Black City Saint
by Richard A. Knaak
Cover Artist: Jacqueline Nasso Cooke
Review by Drew Bittner
Pyr Trade Paperback ISBN/ITEM#: 9781633881365
Date: 01 March 2016 List Price $18.00 Amazon US / Amazon UK
Links: Author's Website / Interview with Richard A. Knaak / Show Official Info /
In Black City Saint, Richard A. Knaak offers up a hero working Prohibition Chicago, when mobsters were larger than life, the lights of the city were brighter and the shadows were much darker. First up is working a haunted house case for Mrs. Hauptmann, a widow who's in greater danger than she realizes. Medea takes on a monstrous and very hungry presence inside the house. It's no easy fight. In the middle, a voice offers its help--which Nick has used before, at some risk--but Nick resists and wins on his own.
That such a creature could have entered the physical world is bad. It means the Gate has been broken. If Nick cannot find and seal the breach, more creatures will pour into the world, quickly overwhelming his ability to fight them. Trying to clear his head, Nick visits a church where the spirit he calls Diocles offers help, but once again Nick refuses, for reasons of his own. His burning fury at Diocles may be age-old but it is undiminished.
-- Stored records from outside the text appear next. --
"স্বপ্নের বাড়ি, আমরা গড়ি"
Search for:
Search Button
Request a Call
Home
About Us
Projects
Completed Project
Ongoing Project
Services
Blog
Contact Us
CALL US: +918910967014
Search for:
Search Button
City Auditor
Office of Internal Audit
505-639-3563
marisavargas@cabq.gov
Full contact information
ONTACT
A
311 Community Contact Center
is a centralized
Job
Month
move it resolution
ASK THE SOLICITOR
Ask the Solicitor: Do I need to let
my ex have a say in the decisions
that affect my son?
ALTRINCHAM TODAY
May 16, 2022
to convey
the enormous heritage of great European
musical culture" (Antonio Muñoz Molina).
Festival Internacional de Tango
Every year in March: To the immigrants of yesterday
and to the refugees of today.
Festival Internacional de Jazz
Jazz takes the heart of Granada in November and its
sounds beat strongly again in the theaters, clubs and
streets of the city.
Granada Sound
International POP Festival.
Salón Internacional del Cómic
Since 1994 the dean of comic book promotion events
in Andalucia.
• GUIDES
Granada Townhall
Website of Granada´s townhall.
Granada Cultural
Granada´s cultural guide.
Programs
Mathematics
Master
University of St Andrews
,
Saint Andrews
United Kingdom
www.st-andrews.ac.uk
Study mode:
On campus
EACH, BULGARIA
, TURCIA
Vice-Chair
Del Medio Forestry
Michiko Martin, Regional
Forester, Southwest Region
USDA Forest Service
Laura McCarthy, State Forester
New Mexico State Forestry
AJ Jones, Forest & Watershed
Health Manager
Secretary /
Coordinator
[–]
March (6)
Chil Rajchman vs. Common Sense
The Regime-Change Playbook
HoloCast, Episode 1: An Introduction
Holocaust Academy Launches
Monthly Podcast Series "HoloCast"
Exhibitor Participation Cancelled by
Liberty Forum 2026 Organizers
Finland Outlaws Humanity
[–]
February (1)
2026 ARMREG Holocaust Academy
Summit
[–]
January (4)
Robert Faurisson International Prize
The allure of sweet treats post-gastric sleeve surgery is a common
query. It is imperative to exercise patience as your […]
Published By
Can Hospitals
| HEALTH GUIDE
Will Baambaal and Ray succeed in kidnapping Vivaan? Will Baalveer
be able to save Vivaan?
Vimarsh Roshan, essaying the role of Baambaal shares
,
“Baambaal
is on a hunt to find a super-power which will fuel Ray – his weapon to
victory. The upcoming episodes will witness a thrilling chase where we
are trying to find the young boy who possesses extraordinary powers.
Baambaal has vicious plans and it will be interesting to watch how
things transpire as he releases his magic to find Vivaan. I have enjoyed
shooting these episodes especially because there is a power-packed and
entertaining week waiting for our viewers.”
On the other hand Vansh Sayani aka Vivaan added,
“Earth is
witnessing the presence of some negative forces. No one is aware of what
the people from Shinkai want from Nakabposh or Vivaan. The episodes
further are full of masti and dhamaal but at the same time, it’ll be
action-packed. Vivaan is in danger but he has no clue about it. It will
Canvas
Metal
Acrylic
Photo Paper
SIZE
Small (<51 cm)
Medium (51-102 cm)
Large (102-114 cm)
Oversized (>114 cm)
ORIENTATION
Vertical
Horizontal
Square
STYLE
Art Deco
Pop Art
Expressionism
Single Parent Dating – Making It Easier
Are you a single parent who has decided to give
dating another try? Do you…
Just as Nick thinks he has a handle on what's happening, Fate throws him another curve in the form of an old love seemingly reborn. Claryce Simone, who seeks to hire Nick, is the very image of a woman he twice failed to save. Perhaps offered a third chance, Nick is determined that Claryce will be protected, even if doing so will complicate his life's work--or make it impossible altogether.
A further complication is a frenemy with authority and purpose combined: Alejandro Cortez of the Chicago police. Alex seems to be on the same trail as Medea, a situation that only increases his suspicion as events ramp up and Nick's involvement becomes suspicious. Although Cortez believes Nick is merely a ghost-breaker, flim-flamming gullible clients, he also knows there is more to Nick than meets the eye. Nick Medea is a mystery Cortez plans to solve.
Nick has an ally of sorts, in the form of a spirit that offers him both advice and power. The power is a terrible risk, but as this mystery unfolds, and a mighty enemy is revealed, Nick might have to risk it all for love and humanity both.
Knaak offers up a thrilling adventure/mystery in this volume, creating the glamorous world of Chicago and populating it with men, women and monsters who all have dark secrets and darker agendas. Nick is a hero with a longer past than he cares to admit, as well as a purpose that overrides his instincts for self-preservation. Although he has power of his own, he has to be very careful in using it, such that he must rely on tricks and his tenuous allies--like Fetch and Diocles--for help at crucial moments. If his control should slip, Nick himself might represent a threat greater than nearly any he's battled in his life.
Fetch is a worthy companion to Nick, a werewolf locked in wolf-shape for lack of magic to transform. He has his own objectives in play, but his loyalty to Nick is well shown. He also has some of the most entertaining dialogue in the book, as he attempts to master human slang of the era.
Claryce is more than the damsel in distress. She takes charge by involving herself in Nick's investigation of her boss, the shadowy Mr. Delke, and by dint of will becoming Nick's partner instead of his client. She has echoes of Nick's past associations, but Knaak treads a very careful line: will Nick realize she is not the same exact women he once loved? The question becomes rather important in the course of the story.
It would be hard to describe the villain without giving away major plot points, so suffice to say that Nick's unusual history is over-matched by that of his opponent. If Nick has fabled, even legendary aspects to him, the enemy has more--and improbably has cheated death. He has his own reasons for wanting the Gate thrown wide, and some of them are very personally relevant to Nick.
The action is fast-paced, the setting lushly described, and the characters are both familiar and foreign; it's a pleasure getting past their facades and learning who they really are, as that plays a big part in the unfolding narrative.
Knaak has been a novelist since the '80s, with a bibliography that spans media and gaming tie-ins, with a large shelf of his own titles. He's a writer of vast imagination and great skill, such that readers should make themselves familiar with his work. Black City Saint is a welcome new release and quite hopefully the start of a new series of adventures.